At pH of 4.5 and 6, Sb(III) is present in Glucantime under various forms: complexes that adsorb onto the gold surface at positive potential, complexes that get reduced at lower potentials (Fig. 7a and 8) and possibly other more stable Sb(III) complexes that cannot be reduced or whose reduction is “hidden” by Sb(V) reduction (Fig. 7a). At pH 3, some free Sb(III) or reactive Sb(III) complexes can also be present (Fig. 8b). When Sb(III) is added during the standard addition procedure, it remains as a “free” specie (Fig. 8b) suggesting either that the ligand is saturated (and anything added remains as free) or that the association rate constant is very low (longer than the time scale of the experiment). Quantification of Sb(III) is thus problematic since: (1) not all species have similar diffusion coefficient; (2) it is possible that not all Sb(III) species are electro-active. Concentrations determined here by standard additions are thus only strictly correct if (1) all Sb(III) species have the same diffusion coefficient as the added Sb(III) and (2) if all Sb(III) species are electro-active at the deposition potential used here. If one of these two conditions is not fulfilled, the concentrations displayed in Fig. 9 and Table 2 are underestimated.
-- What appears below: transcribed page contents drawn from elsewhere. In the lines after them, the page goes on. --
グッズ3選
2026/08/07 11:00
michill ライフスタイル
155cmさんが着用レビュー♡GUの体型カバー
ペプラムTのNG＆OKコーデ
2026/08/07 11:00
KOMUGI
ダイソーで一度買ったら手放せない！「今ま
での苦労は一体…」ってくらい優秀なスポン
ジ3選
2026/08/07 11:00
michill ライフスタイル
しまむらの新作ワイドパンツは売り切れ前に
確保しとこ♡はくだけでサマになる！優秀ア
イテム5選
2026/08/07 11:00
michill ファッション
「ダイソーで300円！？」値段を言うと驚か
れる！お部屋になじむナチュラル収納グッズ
In any case, our results suggest that concentrations of Sb(III) in Glucantime are higher than previously reported. Concentrations determined in 1 mM HCl are approaching 30 mg/mL−1, i.e., more than 30 % of total Sb. The pharmacological relevance of the present results should be considered in light of the prodrug model for the mode of action of Glucantime against Leishmania parasite [2]. According to this model, the antileishmanial activity of pentavalent antimonials depends on the release of Sb(III) as the final active form of the metal. It is usually proposed that Sb(III) is produced through in vivo reduction of Sb(V). The high level of Sb(III) in Glucantime, as reported in the present study, leads us to propose an alternative model, in which antimony complexes may act as molecular carrier of Sb(III) and release it specifically in the acidic intracellular compartment where Leishmania parasite resides [46]. Even though the toxicity of pentavalent antimonials is attributed also to Sb(III) [2, 5], the pH dependence of Sb(III) release from MA solutions as supported by the present data, may account for the relative specificity of MA drugs against the parasite.
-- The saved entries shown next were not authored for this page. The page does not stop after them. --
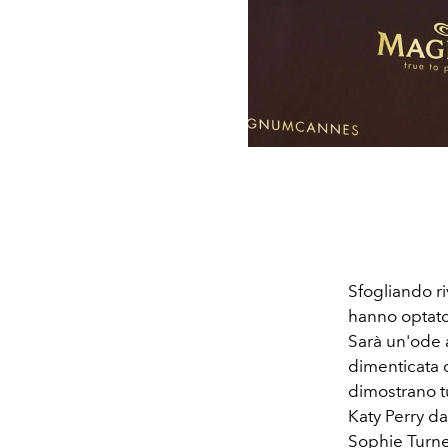
Sfogliando ri
hanno optato 
Sarà un'ode 
dimenticata 
dimostrano t
Katy Perry da
Sophie Turne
To the best of our knowledge, the electroactivity of Sb(V) at neutral pH by anodic stripping voltammetry had never been reported before. It can only be assumed that the unique ability of the vibrated wire electrode to withstand low deposition potentials without surface blockage is of prime importance in achieving Sb(V) detection in neutral conditions. Although it was not used in this work, it is likely that the detection of Sb(V) in such conditions is interesting: no need for strong acidic (corroding) conditions nor for chemical reducing agents. Finally, the low detection limits achieved at this sensor allowed high dilution factor to be used (up to 108), simultaneously reducing the influence of interfering compounds that may adsorb on the electrode.

Conclusion

The commonly used procedure to develop an analytical method in standard solutions and applying it “as it is” in a different matrix is not suitable for MA solutions. This work shows that: (1) acidic conditions promote the oxidation of Sb(III), explaining the large variations in Sb(III) concentrations previously reported in Glucantime; (2) Sb(III) levels are much higher than previously reported; (3) Sb(III) is present in MA under various forms which are pH dependent (higher pH promotes higher complex stability); (4) reliable determination of Sb(III) concentrations is hampered because of the different chemical forms between Sb(III) present in Glucantime and Sb(III) added. Sb(III) concentrations can only be estimated assuming that: (a) complexes have a similar diffusion coefficient as added Sb(III); (b) strong Sb(III) complexes are not present (i.e., all Sb(III) species are reduced at the chosen deposition potential). The oxidation process responsible for the loss of Sb(III) in acidic conditions is unclear and so is the effect of ionic strength. To clarify these different points, access to a synthetic Sb(III)–NMG complexes solution, as recently reported [11], would certainly help. The determination of Sb(III) in Glucantime is certainly a challenging task not yet solved.